* Work request
Retype the listing below exactly, pictures removed.

* The data
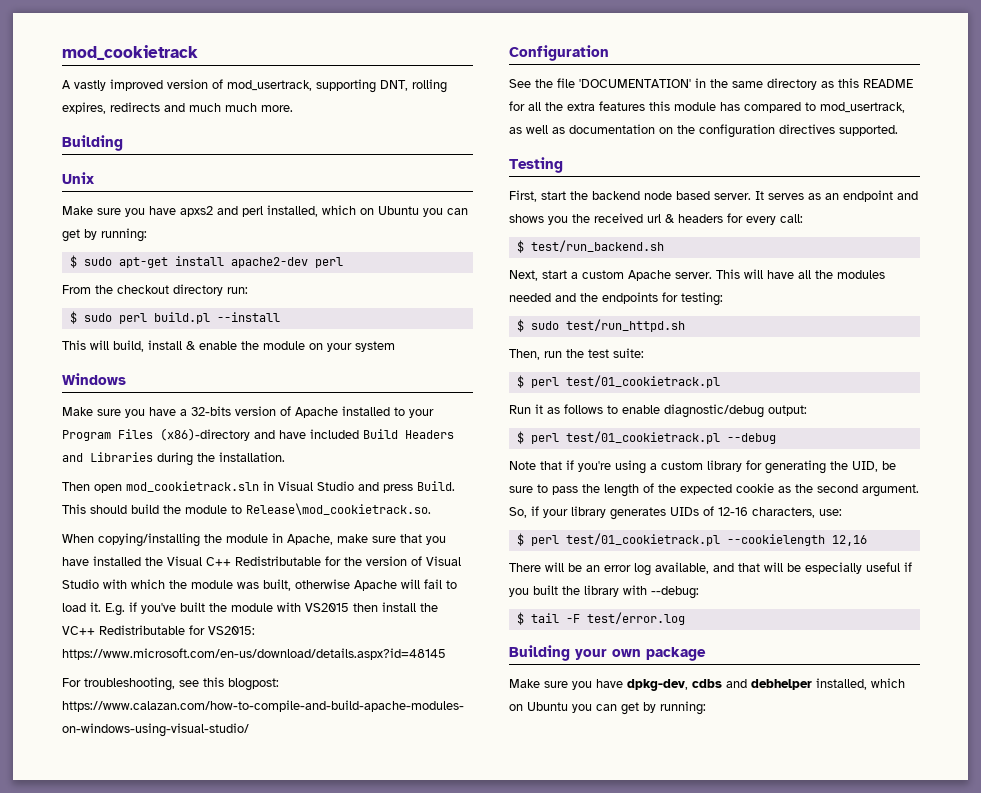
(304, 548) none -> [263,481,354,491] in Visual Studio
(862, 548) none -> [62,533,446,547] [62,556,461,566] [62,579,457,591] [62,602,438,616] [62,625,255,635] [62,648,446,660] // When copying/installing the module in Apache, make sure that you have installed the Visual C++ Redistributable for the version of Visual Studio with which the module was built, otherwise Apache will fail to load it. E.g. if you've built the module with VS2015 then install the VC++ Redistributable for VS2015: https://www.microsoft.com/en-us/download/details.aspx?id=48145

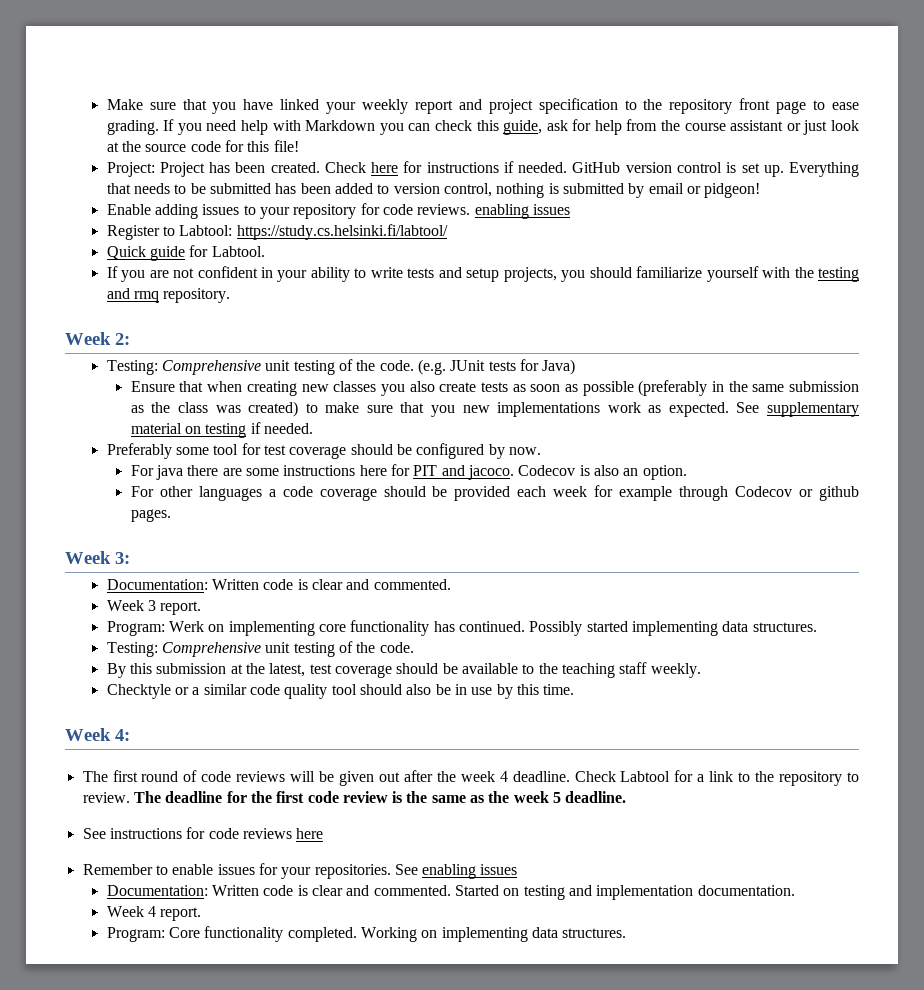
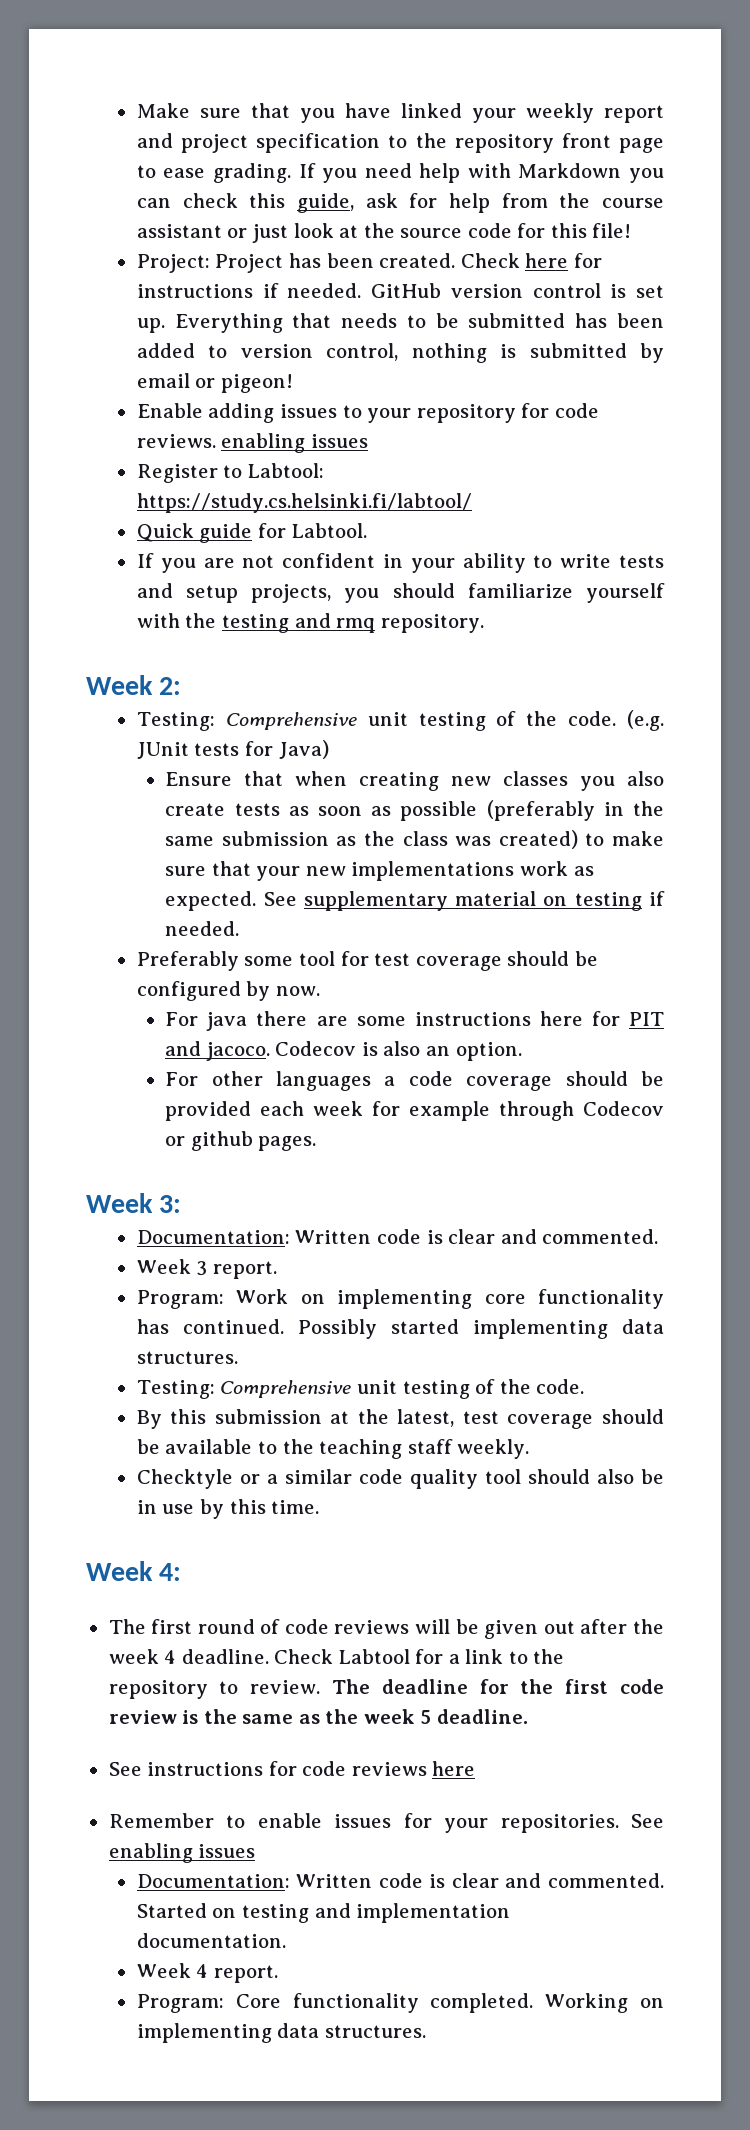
[704,183,761,198] pidgeon! -> [220,374,293,393] pigeon!
[430,405,455,417] you -> [256,866,301,881] your
[169,621,205,632] Werk -> [236,1289,289,1304] Work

* Exercise output
(304, 548) none -> [263,481,354,491] in Visual Studio
(862, 548) none -> [62,533,446,547] [62,556,461,566] [62,579,457,591] [62,602,438,616] [62,625,255,635] [62,648,446,660] // When copying/installing the module in Apache, make sure that you have installed the Visual C++ Redistributable for the version of Visual Studio with which the module was built, otherwise Apache will fail to load it. E.g. if you've built the module with VS2015 then install the VC++ Redistributable for VS2015: https://www.microsoft.com/en-us/download/details.aspx?id=48145

[704,183,761,198] pidgeon! -> [220,374,293,393] pigeon!
[430,405,455,417] you -> [256,866,301,881] your
[169,621,205,632] Werk -> [236,1289,289,1304] Work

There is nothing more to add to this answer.